Pourquoi en Allemagne (et pas en France), le marché du travail s'améliore malgré la crise

L'Allemagne a annoncé ce jeudi un taux de chômage à 7,6% en juillet, tandis que le taux français continue de flirter avec les 10%. Depuis 13 mois désormais, le chômage baisse Outre-Rhin. "La Tribune" a interrogé Holger Schäfer, économiste spécialiste du marché du travail à l'institut économique IW Köln, sur les raisons de cette réussite.

La Tribune - Comment expliquez le bon comportement du marché du travail allemand ?

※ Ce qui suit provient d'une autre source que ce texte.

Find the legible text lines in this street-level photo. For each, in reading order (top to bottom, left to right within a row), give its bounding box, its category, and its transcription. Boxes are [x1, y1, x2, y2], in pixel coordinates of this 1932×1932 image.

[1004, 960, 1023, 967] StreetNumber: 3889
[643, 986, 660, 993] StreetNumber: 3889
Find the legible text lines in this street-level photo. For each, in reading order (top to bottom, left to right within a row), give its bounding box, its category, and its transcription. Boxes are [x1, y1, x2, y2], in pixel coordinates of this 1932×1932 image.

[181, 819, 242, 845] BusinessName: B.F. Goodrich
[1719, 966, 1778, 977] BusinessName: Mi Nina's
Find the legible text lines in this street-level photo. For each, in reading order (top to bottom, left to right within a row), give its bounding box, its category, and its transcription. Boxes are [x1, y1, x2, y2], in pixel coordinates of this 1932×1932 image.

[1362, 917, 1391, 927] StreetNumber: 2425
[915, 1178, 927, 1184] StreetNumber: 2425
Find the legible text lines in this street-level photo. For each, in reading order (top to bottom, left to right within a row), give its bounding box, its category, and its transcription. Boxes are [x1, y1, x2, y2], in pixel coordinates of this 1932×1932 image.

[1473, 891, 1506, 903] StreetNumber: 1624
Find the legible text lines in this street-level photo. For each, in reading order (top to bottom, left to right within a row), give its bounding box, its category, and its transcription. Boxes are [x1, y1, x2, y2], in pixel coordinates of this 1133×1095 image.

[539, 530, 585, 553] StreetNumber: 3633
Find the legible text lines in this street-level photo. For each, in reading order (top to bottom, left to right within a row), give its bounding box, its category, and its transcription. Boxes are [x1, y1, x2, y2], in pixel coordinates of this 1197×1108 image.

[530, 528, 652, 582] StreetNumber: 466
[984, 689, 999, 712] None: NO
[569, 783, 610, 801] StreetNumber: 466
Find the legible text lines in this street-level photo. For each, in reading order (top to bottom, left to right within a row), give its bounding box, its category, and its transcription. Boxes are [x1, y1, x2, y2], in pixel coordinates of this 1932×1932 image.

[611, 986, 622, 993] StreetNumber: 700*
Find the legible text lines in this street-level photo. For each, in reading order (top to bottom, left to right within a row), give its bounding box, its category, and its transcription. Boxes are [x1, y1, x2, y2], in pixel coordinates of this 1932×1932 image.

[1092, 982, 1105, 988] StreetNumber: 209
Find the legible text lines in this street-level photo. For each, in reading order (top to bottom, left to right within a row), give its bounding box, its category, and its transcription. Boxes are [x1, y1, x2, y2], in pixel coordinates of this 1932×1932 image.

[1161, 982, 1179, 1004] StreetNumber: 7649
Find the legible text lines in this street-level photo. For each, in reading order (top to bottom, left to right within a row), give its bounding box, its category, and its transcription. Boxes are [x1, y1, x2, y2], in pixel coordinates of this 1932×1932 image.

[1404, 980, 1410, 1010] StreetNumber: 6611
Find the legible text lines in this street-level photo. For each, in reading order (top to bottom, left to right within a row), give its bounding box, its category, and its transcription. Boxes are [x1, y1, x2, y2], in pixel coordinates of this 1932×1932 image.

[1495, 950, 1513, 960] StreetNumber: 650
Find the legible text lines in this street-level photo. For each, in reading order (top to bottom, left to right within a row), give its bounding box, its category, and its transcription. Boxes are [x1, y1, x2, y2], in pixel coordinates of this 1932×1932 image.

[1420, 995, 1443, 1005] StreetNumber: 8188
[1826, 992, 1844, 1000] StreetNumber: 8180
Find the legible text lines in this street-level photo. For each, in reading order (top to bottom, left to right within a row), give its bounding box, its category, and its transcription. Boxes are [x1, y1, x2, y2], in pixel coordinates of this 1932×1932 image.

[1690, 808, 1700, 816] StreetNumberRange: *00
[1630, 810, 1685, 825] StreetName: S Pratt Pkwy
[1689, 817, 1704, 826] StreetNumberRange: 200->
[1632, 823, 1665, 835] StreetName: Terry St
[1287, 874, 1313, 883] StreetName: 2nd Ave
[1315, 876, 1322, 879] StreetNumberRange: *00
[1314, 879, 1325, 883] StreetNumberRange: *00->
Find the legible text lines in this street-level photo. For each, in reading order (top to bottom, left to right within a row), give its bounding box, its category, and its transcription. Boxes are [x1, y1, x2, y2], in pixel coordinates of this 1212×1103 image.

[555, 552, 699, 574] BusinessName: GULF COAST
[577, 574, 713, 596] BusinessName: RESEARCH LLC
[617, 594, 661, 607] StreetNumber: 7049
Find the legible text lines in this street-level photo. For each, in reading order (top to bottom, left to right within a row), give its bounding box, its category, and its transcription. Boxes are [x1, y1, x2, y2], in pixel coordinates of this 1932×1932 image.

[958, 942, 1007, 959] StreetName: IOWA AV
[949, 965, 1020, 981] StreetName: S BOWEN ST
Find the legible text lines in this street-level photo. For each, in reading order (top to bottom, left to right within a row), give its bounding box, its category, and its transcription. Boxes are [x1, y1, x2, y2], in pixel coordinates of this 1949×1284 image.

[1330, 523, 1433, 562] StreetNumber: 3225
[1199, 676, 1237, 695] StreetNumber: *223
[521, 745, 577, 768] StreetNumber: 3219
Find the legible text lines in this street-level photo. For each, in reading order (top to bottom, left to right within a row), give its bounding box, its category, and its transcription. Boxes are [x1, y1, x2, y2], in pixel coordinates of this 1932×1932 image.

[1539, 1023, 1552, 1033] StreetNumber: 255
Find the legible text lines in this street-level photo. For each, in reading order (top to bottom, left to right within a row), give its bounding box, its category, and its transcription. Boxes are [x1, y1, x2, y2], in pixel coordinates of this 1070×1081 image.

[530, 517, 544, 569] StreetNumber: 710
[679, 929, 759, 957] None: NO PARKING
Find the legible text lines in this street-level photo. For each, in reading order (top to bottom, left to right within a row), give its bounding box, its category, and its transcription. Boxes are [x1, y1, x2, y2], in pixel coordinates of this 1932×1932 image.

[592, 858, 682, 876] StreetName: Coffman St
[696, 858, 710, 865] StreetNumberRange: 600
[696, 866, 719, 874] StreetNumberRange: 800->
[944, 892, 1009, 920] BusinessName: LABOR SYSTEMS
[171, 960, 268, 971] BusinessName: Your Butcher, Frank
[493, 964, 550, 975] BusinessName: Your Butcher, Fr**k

-  Il y a trois raisons principales. On a, d'abord, pris des mesures pour faciliter les mesures de réductions de temps de travail. Cela concerne le chômage partiel (Kurzarbeit), mais pas seulement. Les entreprises ont également utilisé la possibilité de solder les "comptes épargne temps" et de réduire les heures supplémentaires. Ces mesures ont permis, grâce à la réduction du nombre d'heures travaillées, de faire face à la réduction massive des commandes et de la production sans réduire le nombre de salariés. Cela a naturellement eu un coût pour l'Etat, qui a subventionné le chômage partiel, pour les entreprises qui ont dû continuer à payer en partie leurs salariés et pour les salariés qui ont dû accepter de voir leurs rémunérations baisser temporairement. Cette stratégie a cependant bien fonctionné parce que la crise a été courte. L'Allemagne a profité de circonstances heureuses.

La deuxième raison de ce bon comportement est sectorielle. L'industrie allemande a réduit ses effectifs, malgré ces mesures, pendant la crise, mais cette tendance a été compensée par le secteur des services sociaux, comme la santé, l'assistance ou l'éducation, qui a continué à créer beaucoup d'emplois.

Enfin, la troisième raison est démographique. De plus en plus de personnes quittent pour des raisons d'âge le marché du travail où de moins en moins de jeunes entrent en raison de la faible natalité et des études plus longues. Avec un solde migratoire devenu négatif, l'arrivée sur le marché du travail de nouvelles personnes, notamment des femmes, ne suffit pas à compenser ce phénomène. L'an passé, il y avait 60.000 personnes de moins sur le marché du travail allemand.

 - Comment voyez-vous l'évolution future du marché du travail en Allemagne ?

- Actuellement, cette évolution est très positive, mais avec un taux de chômage de 7,5 %, l'Allemagne est encore loin du plein-emploi que l'on peut estimer à 4 %. Il existe encore des problèmes en Allemagne et on ne peut parler d'expansion du marché du travail. Le nombre de chômeurs de longue durée est particulièrement inquiétant, y compris en comparaison avec les autres pays européens. Les réformes Hartz ont réduit le problème, mais il y a encore beaucoup à faire pour réussir l'intégration de ces chômeurs de longue durée.

- L'Allemagne peut-elle être un modèle pour l'Europe en termes d'emploi ?

- Je vois toujours avec scepticisme le transfert d'un système dans un autre pays. Chaque pays a ses particularités et l'implantation ailleurs d'éléments comme le travail partiel pourrait ne pas forcement être un succès.